The label value is sometimes used to store information that can’t be described by the metric value (which can only be a float). This is used for example by the octez_version metric that provides the version within the labels.

For the list of metrics provided by the node, and a typical monitoring setup, see the following page:

Note

Most of the metrics are computed when scraped from the node. As there is no rate limiter, you should consider scraping wisely and adding a proxy for a public endpoint, to limit the impact on performance.

Prometheus#

Scraping metrics gives you instant values of the metrics. For a more effective monitoring, you should create a time series of these metrics.

We suggest using Prometheus for that purpose.

First, you need to install Prometheus from your favourite package manager, e.g.:

sudo apt install prometheus

Once installed, you need to add the scraping job to the configuration file (e.g. /etc/prometheus/prometheus.yml):

- job_name: 'octez-exporter'
  scrape_interval: <interval> s
  metrics_path: "/metrics"
  static_configs:
    - targets: ['<addr>:<port>']

For instance, a typical target address can be localhost:9091.

If you plan to also use Netdata (as described below), you should also add:

- job_name: 'netdata-scrape'
  metrics_path: "/api/v1/allmetrics"
  params:
    format: [prometheus]
  static_configs:
    - targets: ['<addr>:<port>']

For instance, a typical target address may be localhost:19999.

Note that Prometheus can also scrape metrics from several nodes.

Prometheus is a service, so you need to start it:

sudo systemctl start prometheus

You may visualize the log in real time to make sure the service works correctly:

sudo journalctl --follow --unit=prometheus.service

History size#

By default, Prometheus keeps 15 days of data. It may be useful to increase the history window to keep wider history. To do so, update the Prometheus service execution argument (typically, in /etc/systemd/system/multi-user.target.wants/prometheus.service). To increase the history to 30 days, simply update the following line:

ExecStart=/usr/bin/prometheus $ARGS --storage.tsdb.retention 30d

It is also possible to limit the size of the history by adding --storage.tsdb.retention.size 5GB. The first limit reached will trigger the cleanup. You can also add --storage.tsdb.path <path> to change the path were Prometheus stores data.

======

Task requirements ::
a: Check each statement against the Prometheus monitoring guide and mark it yes or no, quoting the words from the guide that decide it: (i) By default, Prometheus keeps 30 days of data. (ii) The octez_version metric provides the version within the labels. (iii) The node uses a rate limiter when its metrics are scraped.
b: Extend the Prometheus monitoring guide past its final sentence.
The records have no role in any of this work.

Page-level text extractions:

======

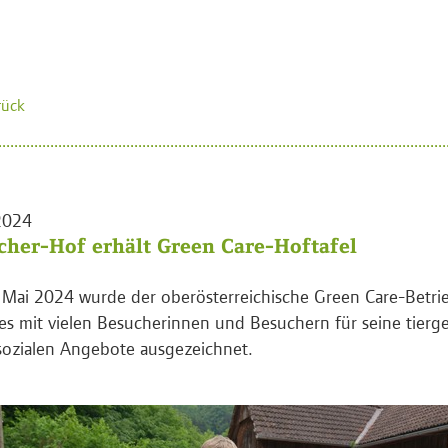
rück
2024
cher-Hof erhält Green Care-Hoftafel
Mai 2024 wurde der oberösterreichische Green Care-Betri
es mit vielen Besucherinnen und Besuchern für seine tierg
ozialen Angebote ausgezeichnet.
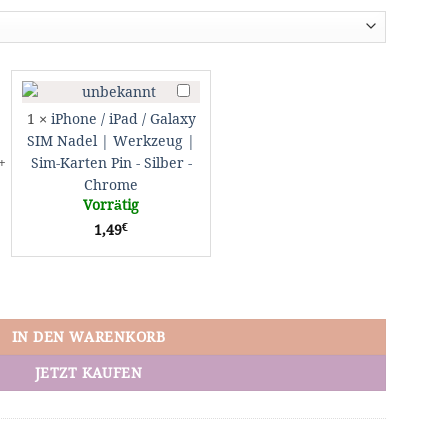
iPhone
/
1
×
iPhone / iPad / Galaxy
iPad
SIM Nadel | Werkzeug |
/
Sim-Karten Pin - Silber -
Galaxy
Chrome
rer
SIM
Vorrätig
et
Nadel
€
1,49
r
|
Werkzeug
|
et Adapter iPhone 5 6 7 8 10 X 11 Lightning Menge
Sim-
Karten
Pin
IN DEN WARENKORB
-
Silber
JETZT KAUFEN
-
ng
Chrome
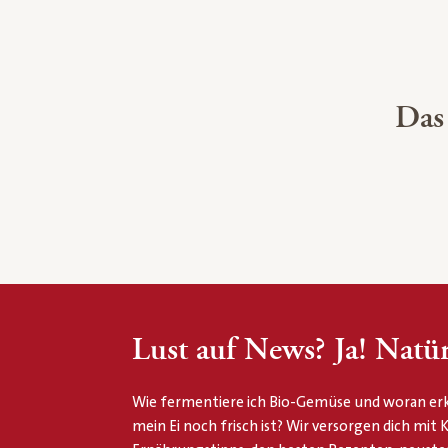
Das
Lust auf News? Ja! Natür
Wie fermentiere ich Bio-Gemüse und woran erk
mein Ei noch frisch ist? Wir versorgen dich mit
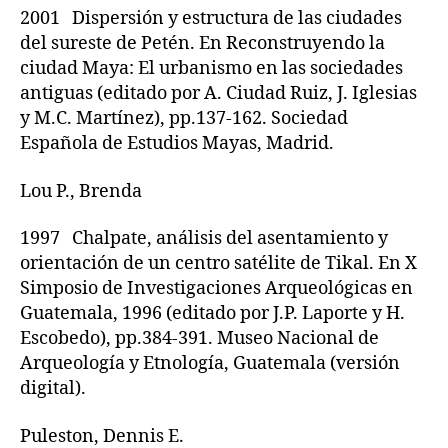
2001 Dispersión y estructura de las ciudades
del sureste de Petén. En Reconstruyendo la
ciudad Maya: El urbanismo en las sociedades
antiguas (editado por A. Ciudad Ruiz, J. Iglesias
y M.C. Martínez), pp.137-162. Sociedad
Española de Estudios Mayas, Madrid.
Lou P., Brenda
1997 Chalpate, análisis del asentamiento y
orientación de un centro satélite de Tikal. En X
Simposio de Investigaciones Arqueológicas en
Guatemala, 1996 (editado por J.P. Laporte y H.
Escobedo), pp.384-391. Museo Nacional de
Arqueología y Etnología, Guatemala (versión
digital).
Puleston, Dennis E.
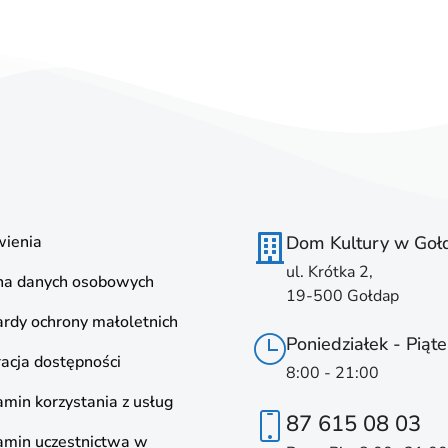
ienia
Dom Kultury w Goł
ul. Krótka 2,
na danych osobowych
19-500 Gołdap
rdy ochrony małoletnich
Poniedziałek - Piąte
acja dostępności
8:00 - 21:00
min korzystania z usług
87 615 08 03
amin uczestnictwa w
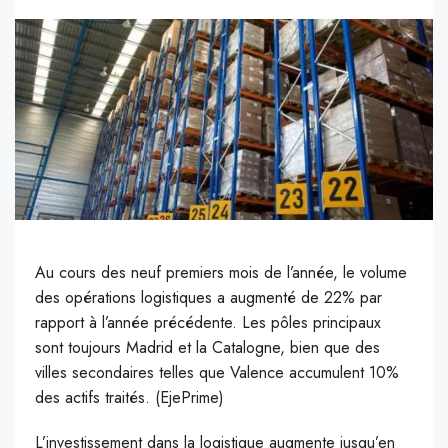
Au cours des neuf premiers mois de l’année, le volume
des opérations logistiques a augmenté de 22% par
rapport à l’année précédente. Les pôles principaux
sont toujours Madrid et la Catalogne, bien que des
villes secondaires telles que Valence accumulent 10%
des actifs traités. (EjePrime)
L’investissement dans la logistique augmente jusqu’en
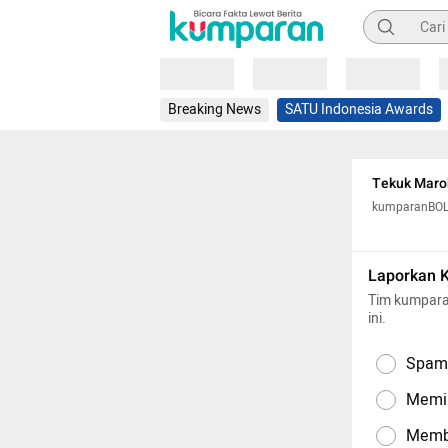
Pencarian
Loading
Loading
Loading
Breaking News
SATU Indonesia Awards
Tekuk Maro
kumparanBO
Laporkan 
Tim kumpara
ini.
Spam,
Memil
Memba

======

Answers provided ::
a:
(i) No: "By default, Prometheus keeps 15 days of data."
(ii) Yes: "This is used for example by the octez_version metric that provides the version within the labels."
(iii) No: "As there is no rate limiter, you should consider scraping wisely and adding a proxy for a public endpoint"

b:
There are RPCs to trigger an early garbage collection of the Prometheus data but this requires to start the Prometheus RPC server and tweak some rights. Alternatively, the easiest way to delete the whole history is to remove the output directory (typically, /var/lib/prometheus/metrics2/).

Mind restarting the Prometheus service after updating its parameters.

Hardware metrics#

In addition to node metrics, you may want to gather other information and statistics for effective monitoring, such as hardware metrics.

For that purpose, we suggest using Netdata.

To install Netdata:

bash <(curl -Ss https://my-netdata.io/kickstart.sh)

Add the following at the end of /etc/netdata/app_groups.conf

octez: octez-node octez-validator

Optionally, you can enable storage monitoring with filecheck.

To do so, create a filecheck.conf file in /etc/netdata/go.d/ and add:

jobs:
  - name: octez-data-dir-size
    discovery_every: 30s
    dirs:
      collect_dir_size: yes
      include:
        - '/path/to/data/dir'

  - name: octez-context-size
    discovery_every: 30s
    dirs:
      collect_dir_size: yes
      include:
        - '/path/to/data/dir/context'

  - name: octez-store-size
    discovery_every: 30s
    dirs:
      collect_dir_size: yes
      include:
        - '/path/to/data/dir/store'

Then, you need to make sure that the netdata user has the correct read/write/execute permissions. This can be achieved by adding this user to your user’s group, or by defining custom rules.

To check that the setup is correct:

#Log as netdata user
sudo -u netdata -s

#Go to the plugin directory
cd /usr/libexec/netdata/plugins.d/

#Run the debugger
./go.d.plugin -d -m filecheck

With a correct install, you should see lines such as:

BEGIN 'filecheck_octez-data-dir-size.dir_size' 9999945
SET '/path/to/data/dir/' = 48585735837
END

Note, if you use filecheck for storage monitoring, you need to configure your dashboards accordingly. More details in the Grafazos configuration section.

Logs#

Eventually, you may want to gather the logs from the different Octez executables. To do so, we suggest to use Loki and Promtail. Promtail is used to gather the logs from each executable of Octez and pushes them to a Loki instance, for indexing metadata about the logs.

You first need to install both tools, following their installation instructions.

A configuration file will be required, which can be downloaded with:

wget https://raw.githubusercontent.com/grafana/loki/master/cmd/loki/loki-local-config.yaml
wget https://raw.githubusercontent.com/grafana/loki/main/clients/cmd/promtail/promtail-local-config.yaml

The config file for Loki, loki-local-config.yml, can be left untouched. However, the Promtail config file, promtail-local-config.yml, requires to be adapted to get the logs needed. For each Octez executable you want the logs from, you need to add a new job to the scrape_configs part of the config file. For instance, to gather the logs from the node, you would add:

- job_name: octez-node
static_configs:
- targets:
    - localhost
  labels:
    job: octez-node
    __path__: /path/to/file/node-logs.log

Note that it requires to redirect the logs from your node into a log file, /path/to/file/node-logs.log in this example. To do so, you can follow the guidelines from the logging documentation.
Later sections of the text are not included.